The fifteen minute novel writing experiment is a attempt to write a complete (and very rough) draft of a novel by writing for fifteen minutes each day. I have taken a timed writing from one of the daily prompts done in 2021, cleaned it up a little and used it as my jumping off point into a story. Each day I will take the last line of the story written the day before and use it as my sentence starter and write for fifteen minutes, growing the story as the year progresses.
Day 55: ‘But I have three days of silence,’ Anya thought.
‘But I have three days of silence,’ Anya thought. As the silence settled in, Anya found her thoughts turning inward. The twitchiness of her fingers settled. Her mind turned to other things. She decided that she couldn’t go back to Tyrin at the moment. Her lack of supplies and lack of knowledge about Lord Mathis both conspiring to keep her from trying that course.
‘But is there anything there for you,’ she found the thought drifted up through her mind. It was an odd one and not one she ever really thought about. She and her two sisters were taken in by her father’s brother and his family when her parent’s died. They earned their place in the family and helped out where they could. Anya was too young to remember anything before they moved in with her uncle and Aunt and in fact thought of them as mother and father as she didn’t remember anyone before.
Her older sisters used the same terms for them, but they remembered life with their parents and often complained about some of the things Anya took for granted. Kissa was the oldest and the one who most clearly remembered life with their parents and she often complained the most. Kissa claimed that there was a dowry set aside for each of them and that she saw it loaded into the wagon when they were taken from their parents. Yet when Kissa wanted to wed, their parents said such a thing never existed.
‘She also asked about some trinkets taken from the old house,’ Anya recalled. While Kissa earned her dowry working at the laundry, she cried over a missing necklace she was supposed to wear on her wedding day. Anya frowned and wondered why she was thinking of such things now. She was too young to remember them and when the issues arose thought it best not to take sides since she could not say the truth of the matter.
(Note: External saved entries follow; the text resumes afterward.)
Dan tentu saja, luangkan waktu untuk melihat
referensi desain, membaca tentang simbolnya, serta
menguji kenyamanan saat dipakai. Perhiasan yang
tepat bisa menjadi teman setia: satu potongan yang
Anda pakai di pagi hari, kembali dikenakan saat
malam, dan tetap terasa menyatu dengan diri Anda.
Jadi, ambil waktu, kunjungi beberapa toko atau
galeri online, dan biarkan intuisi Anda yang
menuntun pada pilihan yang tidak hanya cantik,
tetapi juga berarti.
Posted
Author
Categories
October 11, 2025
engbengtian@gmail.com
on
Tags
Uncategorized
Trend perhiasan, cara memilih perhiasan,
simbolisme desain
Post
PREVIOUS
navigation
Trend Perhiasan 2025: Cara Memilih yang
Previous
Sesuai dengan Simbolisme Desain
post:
‘There is no place for you there,’ Anya blinked at the thought. It circled through her mind. She frowned. The thought too was a strange one. She knew that more tasks fell to her when her sisters married. ‘but that was because I was the oldest left in the house. When I took my place in the laundry one of the younger ones would have taken over the tasks.’
Except.
Anya recalled a conversation she overheard a few months before she left Tyrin. Her parents thought she was asleep. They were discussing what to do when Anya was old enough to work in the laundry. It sounded as though they were planning to hire someone in to look after the others.
‘But that couldn’t be right,’ Anya thought. The oldest of her younger sisters was almost as old as she was when she was given charge of the younger children. ‘And there is no money to hire anyone anyway,’ she thought. She remembered thinking that the conversation must have been part of some dream or misheard as it didn’t make sense.
‘but there was never any talk of the younger girls earning their dowry in the laundry.’ Anya thought. ‘Or of helping to pay for the apprenticeships of the boys.’ Anya tried to dismiss the thought as it felt disloyal. ‘It was only because they were so young,’ she told herself. ‘I’m sure it would have been brought up when they were older.’
Yet there were whispers niggling at the back of her mind as she sat in silence. Parts of half heard gossip, dismissed at the time and now starting to surface when there was nothing else to occupy her mind and her hands rose in her thoughts.